India Food Network
May 17, 2017
It’s 6 am at T2 -Mumbai’s Chhatrapati Shivaji International Airport. The scene at Aaswad is probably as busy as the departure and arrival lounges! The staff is preparing traditional Maharashtrian breakfast items such as batata vada, sabudana khichdi, thalipeeth, misal and pohe for the customers who have just walked in. The buzz continues until 11 am and then picks up around 8 pm in the evening.
Owner Suryakant Sarjoshi of the popular Maharashtrian eatery, who started with a Dadar outpost in 1986, launched the T2 branch in March, 2016. “We see approximately 1400-1500 footfalls per day. It is interesting to find passengers packing vada pav and boxes of chaklis and chiwdas for their journeys ahead,” he smiles. He further claims that it is the only food outlet, which serves everything fresh at T2, although chopping and batter-making happens at their Dadar branch. “But we do have an onion chopping machine as knives are not allowed at the airport, and it is one vegetable that goes bad if left unattended,” he adds.
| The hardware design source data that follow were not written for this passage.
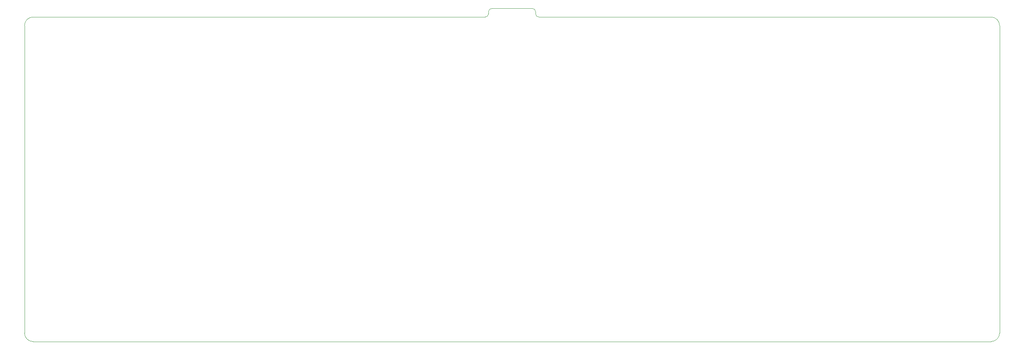
<source format=gbr>
%TF.GenerationSoftware,KiCad,Pcbnew,(6.0.6)*%
%TF.CreationDate,2022-08-30T20:37:50+01:00*%
%TF.ProjectId,RP2040_keyboard,52503230-3430-45f6-9b65-79626f617264,REV1*%
%TF.SameCoordinates,Original*%
%TF.FileFunction,Profile,NP*%
%FSLAX46Y46*%
G04 Gerber Fmt 4.6, Leading zero omitted, Abs format (unit mm)*
G04 Created by KiCad (PCBNEW (6.0.6)) date 2022-08-30 20:37:50*
%MOMM*%
%LPD*%
G01*
G04 APERTURE LIST*
%TA.AperFunction,Profile*%
%ADD10C,0.050000*%
%TD*%
G04 APERTURE END LIST*
D10*
X147250000Y-55000000D02*
X156750000Y-55000000D01*
X157500000Y-55750000D02*
G75*
G03*
X156750000Y-55000000I-750000J0D01*
G01*
X157500000Y-56250000D02*
G75*
G03*
X158250000Y-57000000I750000J0D01*
G01*
X266000000Y-131000000D02*
X266000000Y-59000000D01*
X147250000Y-55000000D02*
G75*
G03*
X146500000Y-55750000I0J-750000D01*
G01*
X264000000Y-57000000D02*
X158250000Y-57000000D01*
X266000000Y-59000000D02*
G75*
G03*
X264000000Y-57000000I-2000000J0D01*
G01*
X264000000Y-133000000D02*
G75*
G03*
X266000000Y-131000000I0J2000000D01*
G01*
X40000000Y-57000000D02*
G75*
G03*
X38000000Y-59000000I0J-2000000D01*
G01*
X145750000Y-57000000D02*
G75*
G03*
X146500000Y-56250000I0J750000D01*
G01*
X38000000Y-59000000D02*
X38000000Y-131000000D01*
X146500000Y-56250000D02*
X146500000Y-55750000D01*
X145750000Y-57000000D02*
X40000000Y-57000000D01*
X40000000Y-133000000D02*
X264000000Y-133000000D01*
X38000000Y-131000000D02*
G75*
G03*
X40000000Y-133000000I2000000J0D01*
G01*
X157500000Y-56250000D02*
X157500000Y-55750000D01*
M02*

</source>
Aaswad is also offering crates of Ratnagiri Alphonso mangoes for those who want to carry them for friends and families.
Considering Mumbai airport has recently been announced as the busiest single-runway airport in the world, it is obvious that the dining scene is buzzing with several restaurants – cafes, bars, takeaway joints – and enjoying heavy footfalls. With names like Starbucks, Olive Bistro, Subway, Maroosh, McDonald’s, The Beer Cafe, Theobroma and more, the choice for a traveller is endless.
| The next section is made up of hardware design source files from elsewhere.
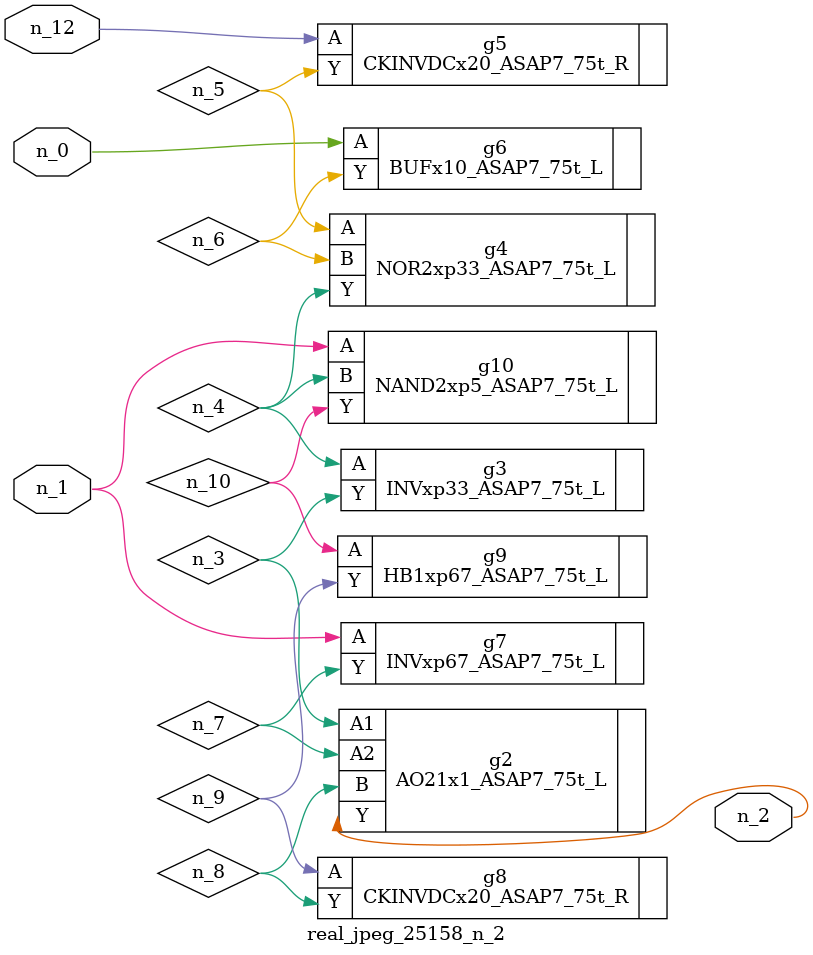
<source format=v>
module real_jpeg_25158_n_2 (n_12, n_1, n_0, n_2);

input n_12;
input n_1;
input n_0;

output n_2;

wire n_5;
wire n_4;
wire n_8;
wire n_6;
wire n_7;
wire n_3;
wire n_10;
wire n_9;

BUFx10_ASAP7_75t_L g6 ( 
.A(n_0),
.Y(n_6)
);

INVxp67_ASAP7_75t_L g7 ( 
.A(n_1),
.Y(n_7)
);

NAND2xp5_ASAP7_75t_L g10 ( 
.A(n_1),
.B(n_4),
.Y(n_10)
);

AO21x1_ASAP7_75t_L g2 ( 
.A1(n_3),
.A2(n_7),
.B(n_8),
.Y(n_2)
);

INVxp33_ASAP7_75t_L g3 ( 
.A(n_4),
.Y(n_3)
);

NOR2xp33_ASAP7_75t_L g4 ( 
.A(n_5),
.B(n_6),
.Y(n_4)
);

CKINVDCx20_ASAP7_75t_R g8 ( 
.A(n_9),
.Y(n_8)
);

HB1xp67_ASAP7_75t_L g9 ( 
.A(n_10),
.Y(n_9)
);

CKINVDCx20_ASAP7_75t_R g5 ( 
.A(n_12),
.Y(n_5)
);


endmodule
</source>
And why not? Given long stop-overs and late night flights, passengers prefer to chill before embarking on their journeys. The Beer Cafe, which has an outpost at T2, sees as many as 300 to 400 footfalls on an average day. “Although we are known for our beers, we cannot serve more than a certain amount inside the airport. We need to follow the rules, even if our customers demand for more,” says Anil Patil, manager at The Beer Cafe. The busiest hours are between 3 pm and 8 pm, and again between 11 pm and 1 am. “Although we require a staff of about 22 to 23 people to handle the daily rush, we have only 17 who are constantly on their feet,” he informs.
Olive Bistro, the popular European restaurant at T2, is typically known for its pastas, burgers and sandwiches. “Most people like to sit down and have a meal before their flight, while others prefer to pack a quick snack to take with them,” says Amit Kalgutar, manager at Olive Bistro. They see maximum footfalls between 8 pm and 2 am, and approximately 140 to 200 customers. “We calculate our footfall a little differently than the other branch. It is the number of orders and not the number of people who enter that makes up for the final footfall he says. Amit also talks about the challenges the restaurant faces inside the airport. “We cannot get knives or any sharp objects inside the airport. Gas cylinders aren’t allowed either so we can only cook with the pipeline that is provided inside,” he adds.
Standing pretty in pink, everyone’s favourite bakery, Theobroma is also doing good business at the airport. Loved for their irresistible desserts and bakes, the patisserie is buzzing from 7 in the morning to 6 in the evening, although it is open all day. “People usually stop by to pack a box of brownies, pastries, savouries and tea cakes,” says Nazir Sarela, COO of Theobroma. With a daily footfall of about 400 to 450 and a staff of 12, they divide and cater in three shifts. Talking about the restrictions faced, Nazir says, “We aren’t allowed a hot kitchen and can only sell pre-packed items without heating.”
Running nearly 900 flights a day, and handling around 45.2 million passengers annually, Mumbai airport has a huge demand to fulfil – that is not only to feed hungry passengers, but also offer them a variety of choices. Currently, the pressure is on the current 40-50 restaurants and cafes that are operating at T2.